▶ **WHAT YOU NEED TO DO**
All lines in the records below with the word "Road" must be returned.

++++ GIVEN RECORDS ++++

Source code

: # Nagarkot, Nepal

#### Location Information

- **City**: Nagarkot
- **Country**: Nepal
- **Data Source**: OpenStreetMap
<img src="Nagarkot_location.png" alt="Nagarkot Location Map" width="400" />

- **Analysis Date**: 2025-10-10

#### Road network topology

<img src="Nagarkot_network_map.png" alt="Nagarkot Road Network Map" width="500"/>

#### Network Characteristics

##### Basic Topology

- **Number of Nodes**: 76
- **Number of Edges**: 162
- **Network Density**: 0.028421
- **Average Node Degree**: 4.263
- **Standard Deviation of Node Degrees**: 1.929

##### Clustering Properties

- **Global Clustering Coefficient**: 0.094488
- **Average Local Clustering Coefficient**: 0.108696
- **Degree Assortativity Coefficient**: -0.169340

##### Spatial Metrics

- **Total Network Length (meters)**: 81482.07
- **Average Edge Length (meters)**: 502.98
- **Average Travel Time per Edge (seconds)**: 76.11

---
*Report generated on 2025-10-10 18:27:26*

++++

▶ **SOLUTION**
#### Road network topology
<img src="Nagarkot_network_map.png" alt="Nagarkot Road Network Map" width="500"/>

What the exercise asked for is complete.